Dabei werden die Figuren des Stücks nicht vorgeführt oder gar an den Pranger gestellt. Rietzschels Worte führen einem in klarem, direkten Ton die Brüche und Zumutungen für die Menschen in der Nachwendezeit vor Augen. Dazu gehört die Überforderung angesichts komplexer Zusammenhänge in Wirtschaft und Gesellschaft und die allmählich allgegenwärtige Genervtheit ob der sich unablässig aneinanderreihender Krisen. Die Antwort? Die Komplexität mit Verschwörungstheorien radikal zu vereinfachen, zumindest für einige.
Während die Figuren all das in Alltagssprache diskutieren, sieht das Publikum sie ihr Haus bewohnen, mit Freunden am kleinen Pool sitzen, unter dem Baum im Garten Karten und Tischtennis spielen, Kinder bekommen. Im Hintergrund ragt das Heck des Familienautos. in die Höhe. Der Eindruck, der sich einstellt: Das sind Menschen wie Du und ich, Nachbarn, die ihrer Arbeit nachgehen, sich über den Gartenzaun hinweg austauschen und ihre erlebten Lebensjahrzehnte subjektiv, meist auch konträr, erinnern und daraus ihre Schlüsse ziehen. Sie sind unzufrieden, sie wünschen sich ein überschaubares und ruhiges Leben, mehr Sicherheit und stabilere Verhältnisse. Für den Umstand, dass das nicht der Fall ist, machen sie pauschal die Politik und deren Repräsentanten verantwortlich.
Die Figur des Samuel W. ist ebenfalls auf der Bühne anwesend: Auf einem hohen Podest mittig im hinteren Bühnenbereich ergeht er sich stumm, mit seitlich gescheitelten und gegelten Haaren und ausdruckslosem Gesicht, in wechselnden, teils Körper-verrenkenden Posen. Das lässt unwillkürlich an Hitlers Posen für die Bilderserie seines persönlichen Fotografen Hoffmann denken, mit welcher er die Publikumswirkung seiner Reden entwickelte.
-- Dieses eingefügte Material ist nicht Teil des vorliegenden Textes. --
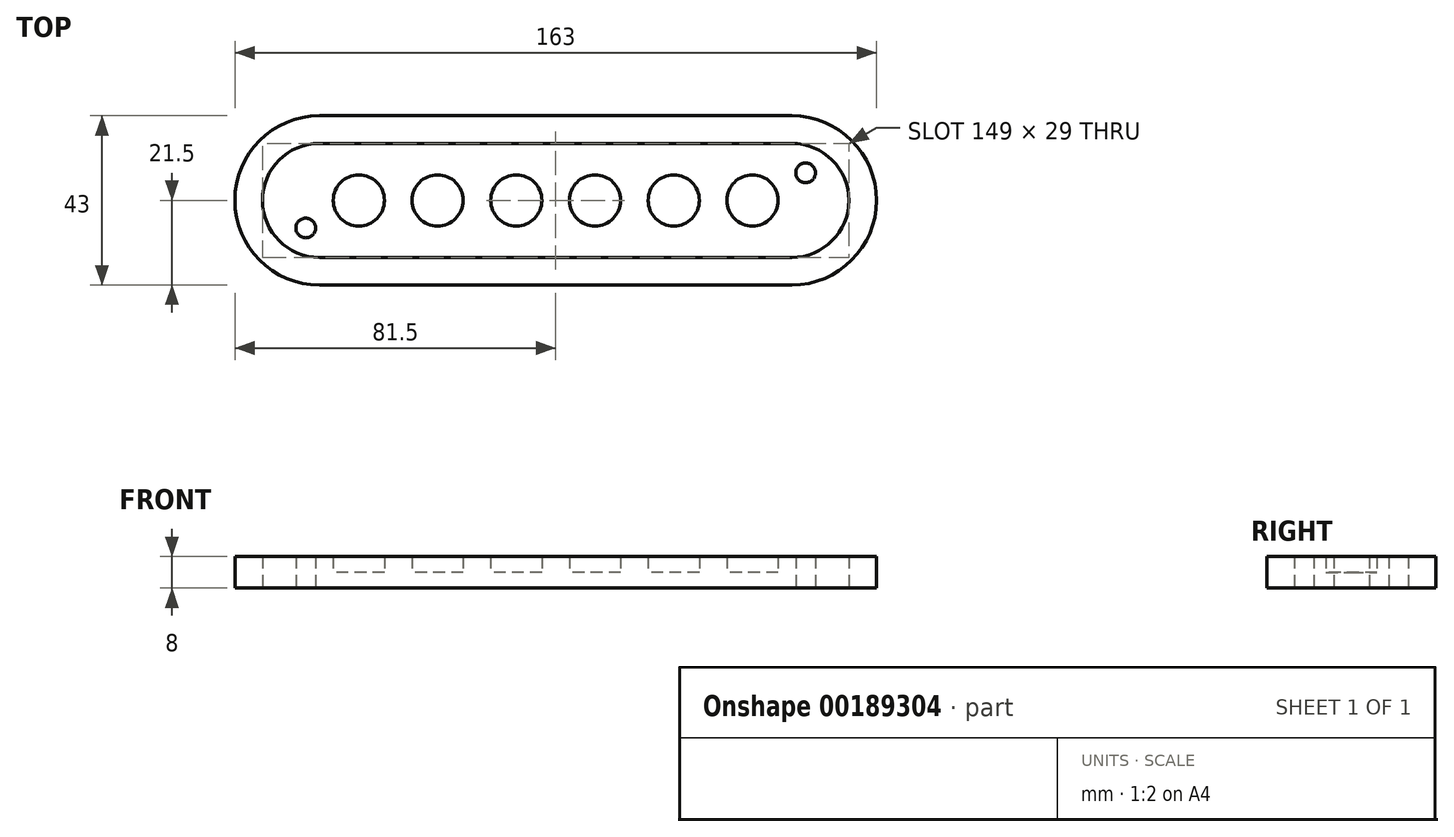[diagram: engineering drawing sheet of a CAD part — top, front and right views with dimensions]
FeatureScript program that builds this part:
annotation { "Feature Type Name" : "Feature", "Feature Type Description" : "" }
export const myFeature = defineFeature(function(context is Context, id is Id, definition is map)
    precondition{}
    {
        {
            var Q0;
            Q0=qCreatedBy(makeId("Top.planeOp"),FACE);
            var sketch = newSketch(context, id + "F0", { "sketchPlane" : qUnion([Q0])});
            skArc(sketch, "E0", {"start": v(0, 14.5) * mm, "mid": v(-14.5, 0) * mm, "end": v(0, -14.5) * mm});
            skArc(sketch, "E1", {"start": v(120, -14.5) * mm, "mid": v(134.5, 0) * mm, "end": v(120, 14.5) * mm});
            skLineSegment(sketch, "E2", {"start": v(0, 14.5) * mm, "end": v(120, 14.5) * mm});
            skLineSegment(sketch, "E3", {"start": v(120, -14.5) * mm, "end": v(0, -14.5) * mm});
            skCircle(sketch, "E4", {"center": v(10, 0) * mm, "radius": 6.5 * mm});
            skCircle(sketch, "E5.1.0.0", {"center": v(30, 0) * mm, "radius": 6.5 * mm});
            skCircle(sketch, "E5.2.0.0", {"center": v(50, 0) * mm, "radius": 6.5 * mm});
            skCircle(sketch, "E5.3.0.0", {"center": v(70, 0) * mm, "radius": 6.5 * mm});
            skCircle(sketch, "E5.4.0.0", {"center": v(90, 0) * mm, "radius": 6.5 * mm});
            skCircle(sketch, "E5.5.0.0", {"center": v(110, 0) * mm, "radius": 6.5 * mm});
            skLineSegment(sketch, "E5.direction1", {"start": v(10, 0) * mm, "end": v(30, 0) * mm, "construction": true});
            skLineSegment(sketch, "E6", {"start": v(110, 0) * mm, "end": v(120, 0) * mm, "construction": true});
            skLineSegment(sketch, "E7", {"start": v(10, 0) * mm, "end": v(0, 0) * mm, "construction": true});
            skLineSegment(sketch, "E8", {"start": v(60, 14.5) * mm, "end": v(60, -14.5) * mm, "construction": true});
            skCircle(sketch, "E9", {"center": v(-3.5, 7) * mm, "radius": 2.5 * mm});
            skCircle(sketch, "E10.MirrorC", {"center": v(-3.5, -7) * mm, "radius": 2.5 * mm});
            skCircle(sketch, "E11.MirrorC", {"center": v(123.5, -7) * mm, "radius": 2.5 * mm});
            skCircle(sketch, "E12.MirrorC", {"center": v(123.5, 7) * mm, "radius": 2.5 * mm});
            skLineSegment(sketch, "E13", {"start": v(0, 0) * mm, "end": v(0, 14.5) * mm, "construction": true});
            skSolve(sketch);
        }
        {
            var Q0;
            Q0=makeQuery(id+"F0.imprint","IMPRINT",FACE,{"disambiguationData":[TD([[makeQuery(id+"F0.imprint","IMPRINT",EDGE,{"derivedFrom":sQuery(id+"F0.wireOp",EDGE,"E0")}),1.0]])]});
            extrude(context, id + "F1", {"entities" : qUnion([Q0]), "depth" : 8 * mm});
        }
        {
            var Q0;
            Q0=qCreatedBy(makeId("Top.planeOp"),FACE);
            var sketch = newSketch(context, id + "F2", { "sketchPlane" : qUnion([Q0])});
            skLineSegment(sketch, "E14.0", {"start": v(0, 21.5) * mm, "end": v(120, 21.5) * mm});
            skArc(sketch, "E14.1", {"start": v(0, 21.5) * mm, "mid": v(-21.5, 0) * mm, "end": v(0, -21.5) * mm});
            skLineSegment(sketch, "E14.2", {"start": v(120, -21.5) * mm, "end": v(0, -21.5) * mm});
            skArc(sketch, "E14.3", {"start": v(120, -21.5) * mm, "mid": v(141.5, 0) * mm, "end": v(120, 21.5) * mm});
            skSolve(sketch);
        }
        {
            var Q0;
            Q0 = qSketchRegion(id + "F2", true);
            extrude(context, id + "F3", {"entities" : qUnion([Q0]), "depth" : 8 * mm});
        }
        {
            var Q0;
            Q0=makeQuery(id+"F0.imprint","IMPRINT",FACE,{"disambiguationData":[TD([[makeQuery(id+"F0.imprint","IMPRINT",EDGE,{"derivedFrom":sQuery(id+"F0.wireOp",EDGE,"E10.MirrorC")}),-1.0]])]});
            var Q1;
            Q1=makeQuery(id+"F0.imprint","IMPRINT",FACE,{"disambiguationData":[TD([[makeQuery(id+"F0.imprint","IMPRINT",EDGE,{"derivedFrom":sQuery(id+"F0.wireOp",EDGE,"E9")}),1.0]])]});
            var Q2;
            Q2=makeQuery(id+"F0.imprint","IMPRINT",FACE,{"disambiguationData":[TD([[makeQuery(id+"F0.imprint","IMPRINT",EDGE,{"derivedFrom":sQuery(id+"F0.wireOp",EDGE,"E12.MirrorC")}),-1.0]])]});
            var Q3;
            Q3=makeQuery(id+"F0.imprint","IMPRINT",FACE,{"disambiguationData":[TD([[makeQuery(id+"F0.imprint","IMPRINT",EDGE,{"derivedFrom":sQuery(id+"F0.wireOp",EDGE,"E11.MirrorC")}),1.0]])]});
            extrude(context, id + "F4", {"entities" : qUnion([Q0, Q1, Q2, Q3]), "operationType" : NewBodyOperationType.REMOVE, "endBound" : BoundingType.UP_TO_NEXT, "depth" : 25 * mm});
        }
        {
            var Q0;
            Q0=makeQuery(id+"F0.imprint","IMPRINT",FACE,{"disambiguationData":[TD([[makeQuery(id+"F0.imprint","IMPRINT",EDGE,{"derivedFrom":sQuery(id+"F0.wireOp",EDGE,"E4")}),1.0]])]});
            var Q1;
            Q1=makeQuery(id+"F0.imprint","IMPRINT",FACE,{"disambiguationData":[TD([[makeQuery(id+"F0.imprint","IMPRINT",EDGE,{"derivedFrom":sQuery(id+"F0.wireOp",EDGE,"E5.1.0.0")}),1.0]])]});
            var Q2;
            Q2=makeQuery(id+"F0.imprint","IMPRINT",FACE,{"disambiguationData":[TD([[makeQuery(id+"F0.imprint","IMPRINT",EDGE,{"derivedFrom":sQuery(id+"F0.wireOp",EDGE,"E5.2.0.0")}),1.0]])]});
            var Q3;
            Q3=makeQuery(id+"F0.imprint","IMPRINT",FACE,{"disambiguationData":[TD([[makeQuery(id+"F0.imprint","IMPRINT",EDGE,{"derivedFrom":sQuery(id+"F0.wireOp",EDGE,"E5.3.0.0")}),1.0]])]});
            var Q4;
            Q4=makeQuery(id+"F0.imprint","IMPRINT",FACE,{"disambiguationData":[TD([[makeQuery(id+"F0.imprint","IMPRINT",EDGE,{"derivedFrom":sQuery(id+"F0.wireOp",EDGE,"E5.4.0.0")}),1.0]])]});
            var Q5;
            Q5=makeQuery(id+"F0.imprint","IMPRINT",FACE,{"disambiguationData":[TD([[makeQuery(id+"F0.imprint","IMPRINT",EDGE,{"derivedFrom":sQuery(id+"F0.wireOp",EDGE,"E5.5.0.0")}),1.0]])]});
            extrude(context, id + "F5", {"entities" : qUnion([Q0, Q1, Q2, Q3, Q4, Q5]), "operationType" : NewBodyOperationType.REMOVE, "depth" : 4 * mm});
        }
    });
Auch das, was die Figuren konkret über den Bürgermeisterkandidaten und seinen Lebenslauf berichten, lässt an Parallelen zu Hitlers Jugendzeit in Wien und später in München denken. Ebenso wie dieser war Samuel W. scheinbar ein junger Mensch, der seinen Platz in der Welt suchte, dafür Soldat und Polizist wurde, ein Jahr studierte, sich hier und da ausprobierte und schließlich seine Berufung darin fand, seine Mitmenschen mit populistischen Aussagen in seinen Bann zu ziehen.
Wie die Bürgermeisterwahl und damit das Theaterstück endet, soll hier nicht verraten werden. Nur soviel: Als Schlussszene vollführt die Figur des Samuel W. eine Art Veitstanz auf seinem Podest hoch über allen. Das Publikum bricht aus Begeisterung über das Stück in lauten Applaus aus. Auch ich klatsche. Gleichzeitig gefriert mir aber wegen dieses Veitstanzes und dem, was mir in dem Stück überdeutlich als Realität vor Augen geführt wurde, das Blut in den Adern.